* [Data to use]
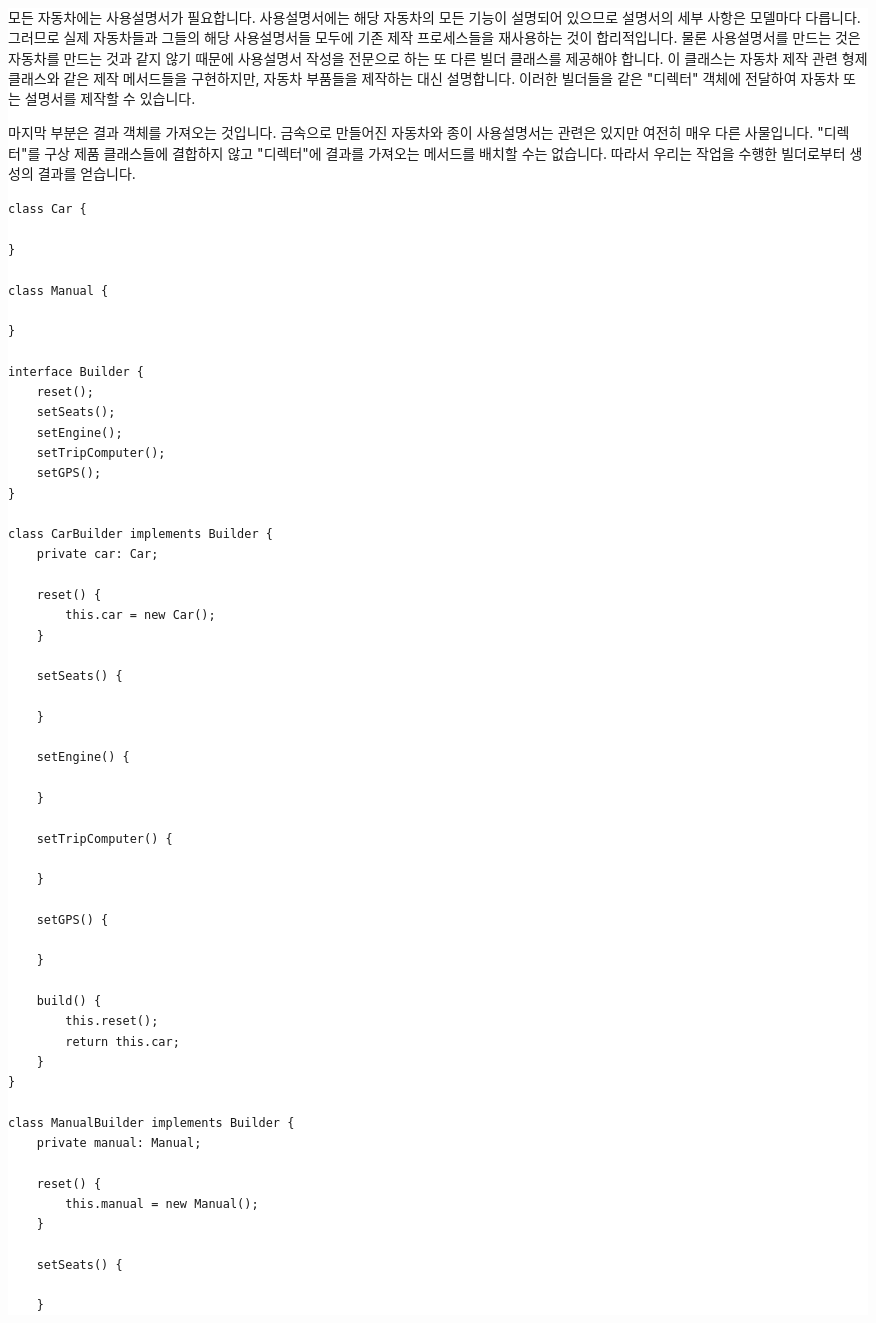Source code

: 모든 자동차에는 사용설명서가 필요합니다. 사용설명서에는 해당 자동차의 모든 기능이 설명되어 있으므로 설명서의 세부 사항은 모델마다 다릅니다. 그러므로 실제 자동차들과 그들의 해당 사용설명서들 모두에 기존 제작 프로세스들을 재사용하는 것이 합리적입니다. 물론 사용설명서를 만드는 것은 자동차를 만드는 것과 같지 않기 때문에 사용설명서 작성을 전문으로 하는 또 다른 빌더 클래스를 제공해야 합니다. 이 클래스는 자동차 제작 관련 형제 클래스와 같은 제작 메서드들을 구현하지만, 자동차 부품들을 제작하는 대신 설명합니다. 이러한 빌더들을 같은 "디렉터" 객체에 전달하여 자동차 또는 설명서를 제작할 수 있습니다.

마지막 부분은 결과 객체를 가져오는 것입니다. 금속으로 만들어진 자동차와 종이 사용설명서는 관련은 있지만 여전히 매우 다른 사물입니다. "디렉터"를 구상 제품 클래스들에 결합하지 않고 "디렉터"에 결과를 가져오는 메서드를 배치할 수는 없습니다. 따라서 우리는 작업을 수행한 빌더로부터 생성의 결과를 얻습니다.
```
class Car {

}

class Manual {

}

interface Builder {
	reset();
	setSeats();
	setEngine();
	setTripComputer();
	setGPS();
}

class CarBuilder implements Builder {
	private car: Car;

	reset() {
		this.car = new Car();
	}

	setSeats() {

	}

	setEngine() {

	}

	setTripComputer() {

	}

	setGPS() {

	}

	build() {
		this.reset();
		return this.car;
	}
}

class ManualBuilder implements Builder {
	private manual: Manual;

	reset() {
		this.manual = new Manual();
	}

	setSeats() {

	}

```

* [What is required] Reproduce the records verbatim, omitting all images they contain.

* [Output for this task]
Source code

: 모든 자동차에는 사용설명서가 필요합니다. 사용설명서에는 해당 자동차의 모든 기능이 설명되어 있으므로 설명서의 세부 사항은 모델마다 다릅니다. 그러므로 실제 자동차들과 그들의 해당 사용설명서들 모두에 기존 제작 프로세스들을 재사용하는 것이 합리적입니다. 물론 사용설명서를 만드는 것은 자동차를 만드는 것과 같지 않기 때문에 사용설명서 작성을 전문으로 하는 또 다른 빌더 클래스를 제공해야 합니다. 이 클래스는 자동차 제작 관련 형제 클래스와 같은 제작 메서드들을 구현하지만, 자동차 부품들을 제작하는 대신 설명합니다. 이러한 빌더들을 같은 "디렉터" 객체에 전달하여 자동차 또는 설명서를 제작할 수 있습니다.

마지막 부분은 결과 객체를 가져오는 것입니다. 금속으로 만들어진 자동차와 종이 사용설명서는 관련은 있지만 여전히 매우 다른 사물입니다. "디렉터"를 구상 제품 클래스들에 결합하지 않고 "디렉터"에 결과를 가져오는 메서드를 배치할 수는 없습니다. 따라서 우리는 작업을 수행한 빌더로부터 생성의 결과를 얻습니다.
```
class Car {

}

class Manual {

}

interface Builder {
	reset();
	setSeats();
	setEngine();
	setTripComputer();
	setGPS();
}

class CarBuilder implements Builder {
	private car: Car;

	reset() {
		this.car = new Car();
	}

	setSeats() {

	}

	setEngine() {

	}

	setTripComputer() {

	}

	setGPS() {

	}

	build() {
		this.reset();
		return this.car;
	}
}

class ManualBuilder implements Builder {
	private manual: Manual;

	reset() {
		this.manual = new Manual();
	}

	setSeats() {

	}

```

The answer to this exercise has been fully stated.